## Problem to work on
Would you restate word for word the lines of the listing, beginning at the first and ending with the line that holds "- **Personalized Learning**: Choose"?

## Data shown
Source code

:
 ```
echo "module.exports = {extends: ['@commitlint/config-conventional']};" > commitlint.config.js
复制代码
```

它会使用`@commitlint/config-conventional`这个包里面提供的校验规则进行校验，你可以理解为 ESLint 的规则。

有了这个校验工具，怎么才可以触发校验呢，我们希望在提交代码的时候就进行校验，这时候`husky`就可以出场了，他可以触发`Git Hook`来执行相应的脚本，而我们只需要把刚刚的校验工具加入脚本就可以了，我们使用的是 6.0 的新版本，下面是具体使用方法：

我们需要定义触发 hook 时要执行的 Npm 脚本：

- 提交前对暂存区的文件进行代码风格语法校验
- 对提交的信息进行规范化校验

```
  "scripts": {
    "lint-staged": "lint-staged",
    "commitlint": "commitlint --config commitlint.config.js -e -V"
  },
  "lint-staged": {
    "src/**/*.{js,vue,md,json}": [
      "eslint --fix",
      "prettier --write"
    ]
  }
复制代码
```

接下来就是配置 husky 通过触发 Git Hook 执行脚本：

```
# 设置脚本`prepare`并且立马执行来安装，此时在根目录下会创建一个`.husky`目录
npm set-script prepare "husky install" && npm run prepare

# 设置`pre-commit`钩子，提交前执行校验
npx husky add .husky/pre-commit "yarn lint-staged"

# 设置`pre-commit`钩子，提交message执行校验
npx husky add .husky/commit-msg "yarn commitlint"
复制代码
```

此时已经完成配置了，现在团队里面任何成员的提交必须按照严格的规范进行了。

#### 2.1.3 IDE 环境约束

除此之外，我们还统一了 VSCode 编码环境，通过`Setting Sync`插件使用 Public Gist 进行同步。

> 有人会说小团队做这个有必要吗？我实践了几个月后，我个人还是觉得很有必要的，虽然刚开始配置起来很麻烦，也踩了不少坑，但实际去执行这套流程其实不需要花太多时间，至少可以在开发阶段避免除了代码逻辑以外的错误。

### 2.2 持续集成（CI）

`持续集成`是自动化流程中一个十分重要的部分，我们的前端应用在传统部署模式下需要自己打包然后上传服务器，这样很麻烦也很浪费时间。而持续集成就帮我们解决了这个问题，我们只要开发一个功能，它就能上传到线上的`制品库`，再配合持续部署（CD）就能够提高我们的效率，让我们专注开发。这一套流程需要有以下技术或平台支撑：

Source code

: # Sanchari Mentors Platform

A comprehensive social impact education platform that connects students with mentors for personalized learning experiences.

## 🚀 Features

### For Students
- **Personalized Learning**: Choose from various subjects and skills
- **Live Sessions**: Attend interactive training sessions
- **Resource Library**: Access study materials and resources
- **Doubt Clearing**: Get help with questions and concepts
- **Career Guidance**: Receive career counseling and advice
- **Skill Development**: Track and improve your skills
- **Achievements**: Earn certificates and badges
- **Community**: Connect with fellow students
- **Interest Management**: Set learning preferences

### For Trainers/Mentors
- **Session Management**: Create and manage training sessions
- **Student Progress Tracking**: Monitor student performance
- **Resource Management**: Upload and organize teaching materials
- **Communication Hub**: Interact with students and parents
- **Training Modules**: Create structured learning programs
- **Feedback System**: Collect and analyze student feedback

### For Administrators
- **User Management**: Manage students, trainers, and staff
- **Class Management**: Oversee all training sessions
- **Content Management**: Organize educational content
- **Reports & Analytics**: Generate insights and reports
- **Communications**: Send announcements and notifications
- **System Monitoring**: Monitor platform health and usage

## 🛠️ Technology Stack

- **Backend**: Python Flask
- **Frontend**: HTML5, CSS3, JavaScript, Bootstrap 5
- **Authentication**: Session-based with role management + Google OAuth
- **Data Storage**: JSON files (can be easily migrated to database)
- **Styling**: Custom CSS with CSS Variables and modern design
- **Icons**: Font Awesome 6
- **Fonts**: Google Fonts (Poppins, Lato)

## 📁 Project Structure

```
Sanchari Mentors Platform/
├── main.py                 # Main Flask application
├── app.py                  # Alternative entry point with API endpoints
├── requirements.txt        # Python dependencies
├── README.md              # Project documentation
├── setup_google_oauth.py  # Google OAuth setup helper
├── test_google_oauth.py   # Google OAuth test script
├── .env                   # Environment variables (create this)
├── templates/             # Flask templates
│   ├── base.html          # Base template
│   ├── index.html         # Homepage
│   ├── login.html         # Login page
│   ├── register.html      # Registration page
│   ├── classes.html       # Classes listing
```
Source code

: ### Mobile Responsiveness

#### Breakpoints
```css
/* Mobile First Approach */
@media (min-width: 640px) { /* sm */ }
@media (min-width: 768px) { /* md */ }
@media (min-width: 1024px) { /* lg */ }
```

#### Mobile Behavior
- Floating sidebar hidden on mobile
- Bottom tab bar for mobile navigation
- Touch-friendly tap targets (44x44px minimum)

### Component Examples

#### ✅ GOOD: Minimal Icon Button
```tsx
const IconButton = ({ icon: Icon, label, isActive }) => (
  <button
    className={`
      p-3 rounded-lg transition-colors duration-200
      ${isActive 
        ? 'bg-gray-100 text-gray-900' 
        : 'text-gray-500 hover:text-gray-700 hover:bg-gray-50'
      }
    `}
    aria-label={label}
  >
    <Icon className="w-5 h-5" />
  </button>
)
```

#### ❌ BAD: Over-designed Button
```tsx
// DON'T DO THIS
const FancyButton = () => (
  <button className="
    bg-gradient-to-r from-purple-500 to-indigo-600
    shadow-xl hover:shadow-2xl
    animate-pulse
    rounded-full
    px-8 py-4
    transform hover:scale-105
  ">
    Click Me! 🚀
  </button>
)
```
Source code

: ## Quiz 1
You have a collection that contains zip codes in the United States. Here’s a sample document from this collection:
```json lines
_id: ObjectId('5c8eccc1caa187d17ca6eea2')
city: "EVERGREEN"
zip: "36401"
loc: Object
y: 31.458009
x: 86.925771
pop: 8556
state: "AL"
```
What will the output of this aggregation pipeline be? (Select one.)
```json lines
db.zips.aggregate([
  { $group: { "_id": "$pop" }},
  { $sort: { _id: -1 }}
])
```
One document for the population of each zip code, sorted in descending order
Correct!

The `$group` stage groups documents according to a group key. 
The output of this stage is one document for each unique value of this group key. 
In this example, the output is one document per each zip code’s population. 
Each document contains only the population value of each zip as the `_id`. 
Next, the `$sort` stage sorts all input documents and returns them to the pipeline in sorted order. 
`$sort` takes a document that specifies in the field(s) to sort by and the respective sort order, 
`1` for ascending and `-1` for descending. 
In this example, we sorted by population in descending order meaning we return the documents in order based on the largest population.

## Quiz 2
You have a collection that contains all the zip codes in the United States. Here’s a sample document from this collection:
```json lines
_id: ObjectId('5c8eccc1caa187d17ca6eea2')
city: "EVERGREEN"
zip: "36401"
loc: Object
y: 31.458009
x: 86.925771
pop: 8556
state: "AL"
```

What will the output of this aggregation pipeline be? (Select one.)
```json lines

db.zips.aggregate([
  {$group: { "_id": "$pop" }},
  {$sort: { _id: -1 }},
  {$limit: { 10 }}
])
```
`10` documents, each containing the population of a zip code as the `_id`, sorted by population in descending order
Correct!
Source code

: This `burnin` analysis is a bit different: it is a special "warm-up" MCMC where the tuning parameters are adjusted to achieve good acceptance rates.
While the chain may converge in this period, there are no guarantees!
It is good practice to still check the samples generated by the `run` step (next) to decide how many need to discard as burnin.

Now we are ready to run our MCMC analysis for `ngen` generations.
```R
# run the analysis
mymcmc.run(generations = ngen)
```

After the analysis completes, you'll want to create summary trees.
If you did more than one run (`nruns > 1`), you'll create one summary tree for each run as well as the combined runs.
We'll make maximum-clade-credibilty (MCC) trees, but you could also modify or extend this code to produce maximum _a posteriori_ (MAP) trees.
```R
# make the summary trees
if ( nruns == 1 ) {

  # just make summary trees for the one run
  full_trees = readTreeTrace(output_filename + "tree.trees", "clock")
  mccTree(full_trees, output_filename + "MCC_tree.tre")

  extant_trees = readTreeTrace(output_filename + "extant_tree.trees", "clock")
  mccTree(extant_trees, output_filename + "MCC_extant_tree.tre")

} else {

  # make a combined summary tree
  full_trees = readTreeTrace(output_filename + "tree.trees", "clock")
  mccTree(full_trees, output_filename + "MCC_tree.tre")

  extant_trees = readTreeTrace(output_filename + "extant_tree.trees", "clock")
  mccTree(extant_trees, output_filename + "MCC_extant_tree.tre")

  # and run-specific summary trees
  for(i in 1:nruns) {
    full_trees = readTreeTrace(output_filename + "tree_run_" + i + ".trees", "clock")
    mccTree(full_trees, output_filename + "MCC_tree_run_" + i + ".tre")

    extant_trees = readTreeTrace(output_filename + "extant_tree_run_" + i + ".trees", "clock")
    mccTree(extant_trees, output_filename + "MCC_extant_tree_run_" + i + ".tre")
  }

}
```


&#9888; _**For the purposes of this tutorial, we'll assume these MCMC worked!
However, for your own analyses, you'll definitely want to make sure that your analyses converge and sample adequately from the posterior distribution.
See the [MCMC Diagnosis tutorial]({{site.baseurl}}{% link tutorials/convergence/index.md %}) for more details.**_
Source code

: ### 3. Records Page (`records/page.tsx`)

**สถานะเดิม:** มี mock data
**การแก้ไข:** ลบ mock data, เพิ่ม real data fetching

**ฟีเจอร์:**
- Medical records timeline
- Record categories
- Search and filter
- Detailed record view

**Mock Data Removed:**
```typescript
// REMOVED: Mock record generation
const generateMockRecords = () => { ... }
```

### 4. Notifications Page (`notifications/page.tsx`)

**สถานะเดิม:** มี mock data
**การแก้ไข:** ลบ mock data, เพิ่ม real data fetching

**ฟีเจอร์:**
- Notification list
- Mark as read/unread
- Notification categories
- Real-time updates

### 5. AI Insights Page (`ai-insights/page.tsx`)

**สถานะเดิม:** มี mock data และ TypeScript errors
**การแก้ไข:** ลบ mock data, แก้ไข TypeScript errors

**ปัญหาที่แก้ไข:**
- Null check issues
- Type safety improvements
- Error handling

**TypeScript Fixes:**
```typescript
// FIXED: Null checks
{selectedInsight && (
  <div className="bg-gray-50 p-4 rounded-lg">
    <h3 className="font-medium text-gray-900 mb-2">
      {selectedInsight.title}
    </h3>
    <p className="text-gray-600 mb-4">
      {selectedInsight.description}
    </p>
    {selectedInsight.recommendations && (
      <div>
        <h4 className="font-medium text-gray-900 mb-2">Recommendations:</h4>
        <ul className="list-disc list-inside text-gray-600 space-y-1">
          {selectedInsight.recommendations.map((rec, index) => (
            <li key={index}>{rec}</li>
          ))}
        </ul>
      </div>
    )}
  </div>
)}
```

## Answer
Source code

:
 ```
echo "module.exports = {extends: ['@commitlint/config-conventional']};" > commitlint.config.js
复制代码
```

它会使用`@commitlint/config-conventional`这个包里面提供的校验规则进行校验，你可以理解为 ESLint 的规则。

有了这个校验工具，怎么才可以触发校验呢，我们希望在提交代码的时候就进行校验，这时候`husky`就可以出场了，他可以触发`Git Hook`来执行相应的脚本，而我们只需要把刚刚的校验工具加入脚本就可以了，我们使用的是 6.0 的新版本，下面是具体使用方法：

我们需要定义触发 hook 时要执行的 Npm 脚本：

- 提交前对暂存区的文件进行代码风格语法校验
- 对提交的信息进行规范化校验

```
  "scripts": {
    "lint-staged": "lint-staged",
    "commitlint": "commitlint --config commitlint.config.js -e -V"
  },
  "lint-staged": {
    "src/**/*.{js,vue,md,json}": [
      "eslint --fix",
      "prettier --write"
    ]
  }
复制代码
```

接下来就是配置 husky 通过触发 Git Hook 执行脚本：

```
# 设置脚本`prepare`并且立马执行来安装，此时在根目录下会创建一个`.husky`目录
npm set-script prepare "husky install" && npm run prepare

# 设置`pre-commit`钩子，提交前执行校验
npx husky add .husky/pre-commit "yarn lint-staged"

# 设置`pre-commit`钩子，提交message执行校验
npx husky add .husky/commit-msg "yarn commitlint"
复制代码
```

此时已经完成配置了，现在团队里面任何成员的提交必须按照严格的规范进行了。

#### 2.1.3 IDE 环境约束

除此之外，我们还统一了 VSCode 编码环境，通过`Setting Sync`插件使用 Public Gist 进行同步。

> 有人会说小团队做这个有必要吗？我实践了几个月后，我个人还是觉得很有必要的，虽然刚开始配置起来很麻烦，也踩了不少坑，但实际去执行这套流程其实不需要花太多时间，至少可以在开发阶段避免除了代码逻辑以外的错误。

### 2.2 持续集成（CI）

`持续集成`是自动化流程中一个十分重要的部分，我们的前端应用在传统部署模式下需要自己打包然后上传服务器，这样很麻烦也很浪费时间。而持续集成就帮我们解决了这个问题，我们只要开发一个功能，它就能上传到线上的`制品库`，再配合持续部署（CD）就能够提高我们的效率，让我们专注开发。这一套流程需要有以下技术或平台支撑：

Source code

: # Sanchari Mentors Platform

A comprehensive social impact education platform that connects students with mentors for personalized learning experiences.

## 🚀 Features

### For Students
- **Personalized Learning**: Choose from various subjects and skills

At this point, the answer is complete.